__VORLIEGENDER TEXT__.
=======
Nun wird behauptet, beim Felssturz sei der Campanile der Kirche von Plurs auf die andere, die nördliche Talseite geschoben worden, aber erhalten geblieben (vgl. die Abbildung an der Spitze). Der Turm sei also das einzige Überbleibsel dieses alpenländischen Vineta.

Doch wenn man nur etwas kritischen Verstand aufwendet, wird schnell klar, daß hier etwas nicht stimmt.

Der Campanile von Plurs steht wie gesagt auf der anderen Talseite des angeblich verschütteten Städtchens und zwar auf einer Felsplatte am Rande eines Wildbachs, der von Norden auf die Mera, den Tal-Fluß zueilt.

Man überlege: Ein Glockenturm soll bei einem Bergsturz um viele hundert Meter versetzt worden, aber sonst erhalten und aufrecht geblieben sein. Das ist rein unmöglich! Der Kirchturm wäre bei einem solchen gewaltsamen Transport unweigerlich umgestürzt und zerstört worden.

Und man schaue sich den Baustil des Campanile von Plurs an: Das ist später Barock des 18. Jahrhunderts.

Fügt man diese Elemente zusammen, so ergibt sich folgende Erklärung:

Der Campanile ist bewußt als Denkmal geschaffen worden; er war nie mit einer Kirche verbunden. – Um die spätere Entstehung zu verschleiern, wurde die Legende erfunden, das Monument sei ein letzter Überrest des verschütteten Städtchen Plurs.

Ereignisse, Daten und Zeugnisse klaffen hier auseinander. – Und erstaunlich ist, daß bereits im 18. Jahrhundert sogar Bauwerke einzig zu dem Zweck errichtet wurden, eine bestimmte historische Legende zu belegen. Plurs – Piuro im Bergell ist ein Beispiel dafür.

Plurs ist das bündnerische Pompeji

Plurs ist ein alpenländisches Vineta: Man kennt die Sage der Stadt Vineta, die vor Usedom in der Ostsee versunken sein soll.

Plurs ist Vineta = Venedig, damit auch Neapel.

Und folglich bedeutet Plurs = Neapel auch Pompeji.
=======
__DATENTEIL__.
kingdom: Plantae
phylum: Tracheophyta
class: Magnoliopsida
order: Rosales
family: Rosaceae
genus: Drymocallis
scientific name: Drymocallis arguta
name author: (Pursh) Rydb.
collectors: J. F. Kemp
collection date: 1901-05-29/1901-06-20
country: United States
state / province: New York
=======
__AUFGABEN__.
1. Prüfen Sie, ob die folgenden Aussagen (a), (b) und (c) mit dem Text über den Campanile von Plurs übereinstimmen, und antworten Sie jeweils mit Ja oder Nein samt den entscheidenden Worten des Textes als wörtlichem Zitat: (a) Der Text ordnet den Baustil des Campanile dem späten Barock des 18. Jahrhunderts zu. (b) Laut Text steht der Campanile auf derselben Talseite wie das verschüttete Städtchen. (c) Der Text hält es für möglich, dass ein Glockenturm bei einem Bergsturz versetzt wurde und dabei aufrecht blieb.
2. Fassen Sie den Text über den Campanile von Plurs in zwei Sätzen zusammen.

__ANTWORTEN DER REIHE__.
1.
(a) Ja: „Das ist später Barock des 18. Jahrhunderts.“
(b) Nein: „steht wie gesagt auf der anderen Talseite des angeblich verschütteten Städtchens“
(c) Nein: „Das ist rein unmöglich!“

2. Der Text bestreitet die Behauptung, der Campanile von Plurs sei beim Felssturz auf die nördliche Talseite geschoben worden und erhalten geblieben, da ein solcher Transport ihn zerstört hätte und sein Baustil dem späten Barock des 18. Jahrhunderts entspricht. Daraus folgert er, der Turm sei bewusst als Denkmal geschaffen und nie mit einer Kirche verbunden gewesen, und die Legende vom letzten Überrest des verschütteten Städtchens sei erfunden worden, um seine spätere Entstehung zu verschleiern.